Auch eine weitere Besonderheit des Krankheitsbildes hat die Station baulich beeinflusst: "Die Patienten fühlen sich in der Gemeinschaft mit anderen Menschen wohler und suchen die Nähe des Personals", erklärt Schneider. Deshalb liegt der Aufenthaltsraum direkt neben dem Pflegestützpunkt, ist aber von diesem durch eine große Glasscheibe getrennt. So können die Patienten das Personal sehen, gleichzeitig können die Pflegekräfte aber auch Aufgaben wie der Medikamentenzuteilung konzentriert nachgehen.

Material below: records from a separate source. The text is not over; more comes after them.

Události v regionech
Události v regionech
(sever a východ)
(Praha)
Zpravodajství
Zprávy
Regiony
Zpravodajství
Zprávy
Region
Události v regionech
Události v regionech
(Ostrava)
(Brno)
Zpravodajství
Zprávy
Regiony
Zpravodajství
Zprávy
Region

Direkt vor dem Stützpunkt wurde eine riesige, sonnenähnliche Leuchte in die Decke eingebaut. Sie leuchtet in hoher Lux-Zahl tagsüber und bei jedem Wetter, in den Abendstunden wird die Intensität reduziert. Die Menschen fühlen sich durch das Licht angezogen und bewegen sich zum Stützpunkt, gleichzeitig wird ihre Tagesaktivität durch das Licht gefördert, wie Fabian Schneider erzählt: "Dadurch machen die Patienten tagsüber seltener ein Nickerchen und schlafen nachts besser durch. Ein gesunder Tag-Nacht-Rhythmus wird so unterstützt."

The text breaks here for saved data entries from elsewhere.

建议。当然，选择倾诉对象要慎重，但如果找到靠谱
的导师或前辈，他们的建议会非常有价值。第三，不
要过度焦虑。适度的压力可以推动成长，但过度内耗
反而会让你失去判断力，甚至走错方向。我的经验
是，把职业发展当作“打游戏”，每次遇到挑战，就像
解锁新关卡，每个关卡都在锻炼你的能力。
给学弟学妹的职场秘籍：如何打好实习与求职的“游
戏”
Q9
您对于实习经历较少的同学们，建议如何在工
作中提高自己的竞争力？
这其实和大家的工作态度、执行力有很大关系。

Die Station ist hell und mit kräftigen Farben gestaltet, gleichzeitig wirkt sie aber auch modern und nüchtern. "Das war eine bewusste Entscheidung", betont Fabian Schneider: "Im Gegensatz zu anderen Einrichtungen haben wir hier nicht ein gemütliches Wohnzimmer-Konzept umgesetzt, denn die Voraussetzungen sind andere als in einer Pflegeeinrichtung. Die Patienten hier auf der Akutstation sind kränker und bleiben im Schnitt nur 7 bis 21 Tage. Daher geht es vielmehr darum, eine Krankenstation so demenzgerecht wie möglich zu gestalten."
Außerdem existierten heute eine Vielzahl von demenzsensiblen Konzepten nebeneinander, sagt Fabian Schneider: "Wir erheben auf keinen Fall den Anspruch, zu sagen: 'Das hier ist der Weisheit letzter Schluss.' Wir haben verschiedene Erfahrungen gesammelt und Elemente kombiniert. Das ist unser Vorschlag, wie man eine Station demenzsensibel gestalten kann.
"Zum Konzept in Darmstadt gehören auch kleine Orientierungshilfen. So wählt jeder Patient bei der Aufnahme ein Bildmotiv aus: Ein Hündchen findet sich dann an der Tür, am Schrank und am Bett wieder. Das süße Tier zu erkennen, erfordert keine bewusste kognitive Leistung und ermöglicht es, sich über einen emotionalen Zugang besser orientieren zu können. Im Zimmer hilft ein großer, farbenfroher Wandkalender, mit den Patienten jeden Tag das aktuelle Datum zu erarbeiten. "Auch solche Kleinigkeiten tragen dazu bei, dass sich die Patienten orientieren können und sicherer fühlen", sagt Fabian Schneider.
Im Patientenzimmer liegt eine Sensormatte vor dem Niederflurbett, aus dem man leichter aufstehen kann als auch einem gewöhnlichen Krankenhausbett. Ist die Matte aktiviert, sendet sie über einen Kontakt beim Verlassen des Betts ein Signal an den Stützpunkt. In der Nacht ist der Weg zum Bad sanft beleuchtet, beim Betreten der Nasszelle geht das Licht automatisch an, damit den Patienten die Suche nach dem Lichtschalter erspart bleibt.
Viele Demenzkranke haben auch eine altersbedingte Sehschwäche und erkennen daher kontrastreich abgesetzte Gegenstände besser als das Einerlei aus weißer Toiletten-, Waschbecken und Wandkeramik. Daher sind die Toilettenbrille und die Haltegriffe am Waschbecken auch signalrot hervorgehoben, sodass sich die Patienten schnell orientieren können und festhalten können. Fabian Schneider gibt zu: "Das widerspricht zwar den ästhetischen Vorstellungen einiger Menschen, aber durch diese Hilfsmittel können nächtliche Stürze reduziert und die Patienten schnell wieder in ihre gewohnte Umgebung entlassen werden."
Dr. med. Fabian Schneider ist Leitender Oberarzt der Klinik für Geriatrische Medizin am AGAPLESION ELISABETHENSTIFT DARMSTADT.